“Pare” -ordenó al chofer de su flamante Range Rover-; se apeó y preguntó a un aldeano, que descalzo y vestido con harapos miraba embelesado a Mobutu y su gorrito de leopardo como si de la mismísima representación de Dios en la tierra se tratase; “¿quién soy?” -le preguntó-; usted es nuestro padre, respondió el aterrorizado campesino con un semblante caricaturizado entre el miedo y el pasmo. “Lo ve -dijo al cámara- mi pueblo me adora; dele un billete” -ordenó al conductor-.
Teodoro Obiang es el dueño y señor de Guinea Ecuatorial.
Un megalómano que flota sobre un mar de petróleo y que para la desgracia de su pueblo poco les tiene que envidiar a los Idi Amín o Mobutu. Su despiadado cariz le ha conferido motu proprio una silla en el Hall of fame de los más cleptócratas y crueles del continente.
La fortuna amasada por Obiang y su hijo Teodorín va desde un palacio en París a deportivos de seis cifras que supongo los conduce con un cojín bajo sus negras posaderas. Asediados por la justicia francesa, los Obiang desfalcan los designios de la excolonia [española] bajo su única partitura: corruptelas, violación de los derechos humanos y empeño tras capricho mientras su pueblo a dos velas se las pasa.
Dueto de analfabetos que a tarjeta desbocada ni saben lo que compran y que dilapidaron más de un millón de euros en la cómoda de Luis XIV; ¿versión eclipsada del Rey Sol y El estado soy yo?

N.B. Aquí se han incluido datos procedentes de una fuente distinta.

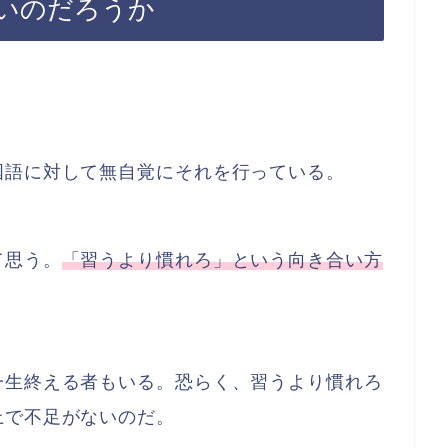
いのだろうか
国語に対して無自覚にそれを行っている。
て思う。
「習うより慣れろ」という向き合い方
一生終える者もいる。恐らく、習うより慣れろ
上で不足がないのだ。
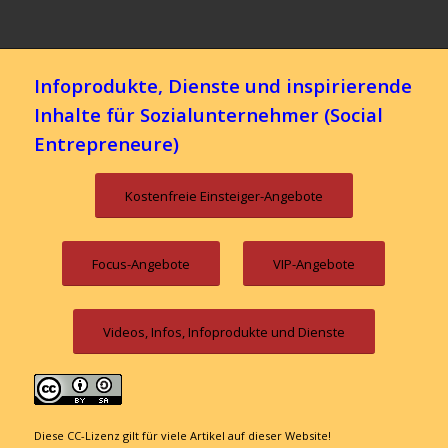
Infoprodukte, Dienste und inspirierende
Inhalte für Sozialunternehmer (Social
Entrepreneure)
Kostenfreie Einsteiger-Angebote
Focus-Angebote
VIP-Angebote
Videos, Infos, Infoprodukte und Dienste
Diese CC-Lizenz gilt für viele Artikel auf dieser Website!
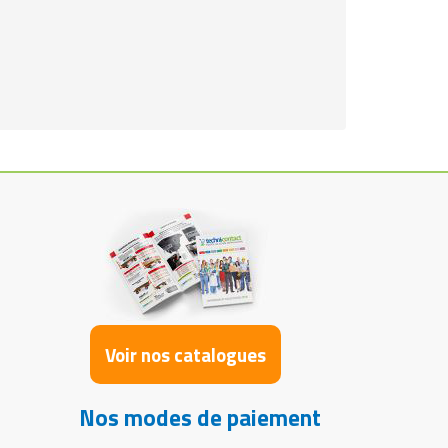
Voir nos catalogues
Nos modes de paiement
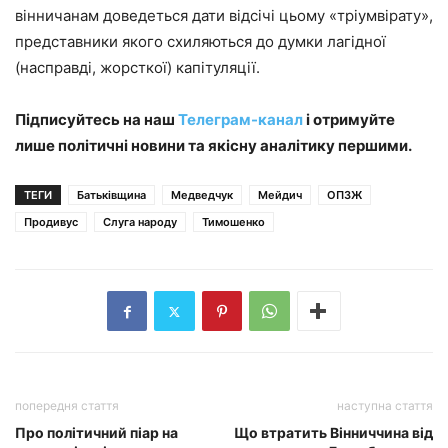
вінничанам доведеться дати відсічі цьому «тріумвірату»,
представники якого схиляються до думки лагідної
(насправді, жорсткої) капітуляції.
Підписуйтесь на наш
Телеграм-канал
і отримуйте
лише політичні новини та якісну аналітику першими.
ТЕГИ
Батьківщина
Медведчук
Мейдич
ОПЗЖ
Продивус
Слуга народу
Тимошенко
попередня стаття
наступна стаття
Про політичний піар на
Що втратить Вінниччина від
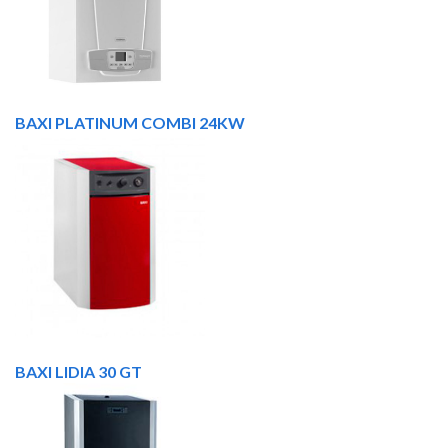
BAXI PLATINUM COMBI 24KW
BAXI LIDIA 30 GT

Escasamente poblado, un reparto cabal de las rentas del crudo situaría al pequeño país africano a las puertas del desarrollo humano y social. El último antojo de Obiang, y espero que no por ello en cinta esté, pues ya con Teodorín y sus miles de zapatos nos basta, ha sido que la selección española de fútbol juegue en Malabo.
En Guinea, la francofonía desplaza al castellano y el partidito se las trae: los guineanos retan al furbo a la exmetrópoli; solo falta la arenga anticolonial del tito Obiang. Una maniobra que gracias a tan mediático visitante, Teodoro y Teodorín, apodado este último como el Patrón y señor del bosque, usarán para reforzar su aparato propagandístico. Y es que tal vez habría que recordarle a los Obiang cómo acabó Mobutu.